L’interdiction américaine obligera les gouvernements à clarifier leur position. Après les destructions à Gaza et l’incapacité du système international à les empêcher, la question de la reconnaissance d’un État palestinien devient un test de crédibilité pour de nombreuses capitales. À plus long terme, Abbas dispose de cartes juridiques et diplomatiques qui pourraient mettre Washington dans l’embarras, même si elles ne permettent pas d’annuler l’interdiction de voyage qui l’empêchera de s’exprimer à New York le 19 septembre. Quel que soit le chemin choisi, cette mesure renforce paradoxalement sa stature auprès des Palestiniens. Pour Abbas et son entourage, le train de la reconnaissance étatique ne s’arrêtera pas. Leur inquiétude principale concerne les plans de Netanyahou, soutenus par Washington, en Cisjordanie. Si Israël paraît enlisé à Gaza, les Palestiniens estiment qu’il n’a pas renoncé à une stratégie plus large de déplacement – que ce soit dans la bande de Gaza ou en Cisjordanie. L’agenda de Netanyahou est clair : isoler Jérusalem du reste de la Cisjordanie et diviser le territoire en deux blocs, l’un autour de Jénine, Naplouse et Ramallah, l’autre autour d’Hébron et Bethléem. Peu de Palestiniens se font d’illusions sur l’arrivée d’un futur gouvernement israélien fondamentalement différent. Avec un paysage politique qui dérive toujours plus à droite, la tendance est à des exécutifs de plus en plus durs, déterminés à clore définitivement la question palestinienne et à renforcer le contrôle militaire, économique et sécuritaire – quelle que soit la forme finale du plan de déplacement.

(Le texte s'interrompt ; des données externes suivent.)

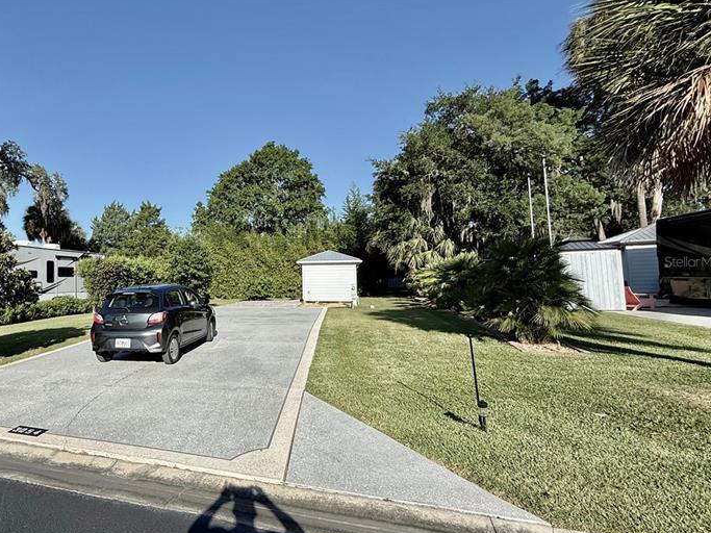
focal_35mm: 21
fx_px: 431
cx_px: 195
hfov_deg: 74.4
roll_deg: +1.9
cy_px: 261
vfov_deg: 63.4
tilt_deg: +2.7
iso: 50
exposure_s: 1/2092
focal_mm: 2.22
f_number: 2.2
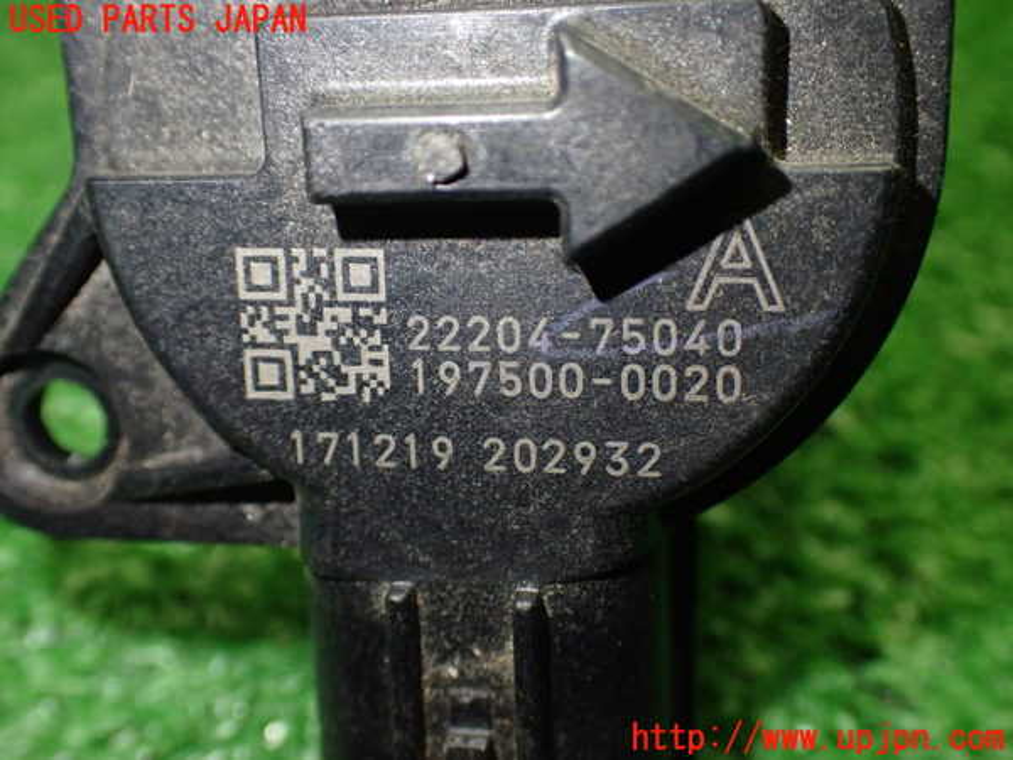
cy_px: 380
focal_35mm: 41
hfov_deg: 45.8
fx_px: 1200
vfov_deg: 35.1
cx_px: 506
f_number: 2.8
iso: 800
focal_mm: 7.31
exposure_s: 1/160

Le combat existentiel d’Abbas

Pour l’Autorité palestinienne, la crise actuelle n’est que la dernière étape d’une lutte existentielle. Marginalisée ces dernières années, affaiblie sur le plan interne et prise en étau entre Israël et les États-Unis, elle s’accroche au soutien arabe et au dossier de la reconnaissance étatique comme fondement de sa légitimité. Elle mise sur le temps, sur la sympathie internationale et sur la pression américaine à l’égard d’Israël pour se repositionner en vue d’un éventuel partenaire israélien disposé à négocier. D’ici là, chaque obstacle – même l’interdiction américaine – devient l’occasion de consolider le rôle symbolique d’Abbas comme figure de proue de la quête d’État et comme incarnation durable de la cause palestinienne.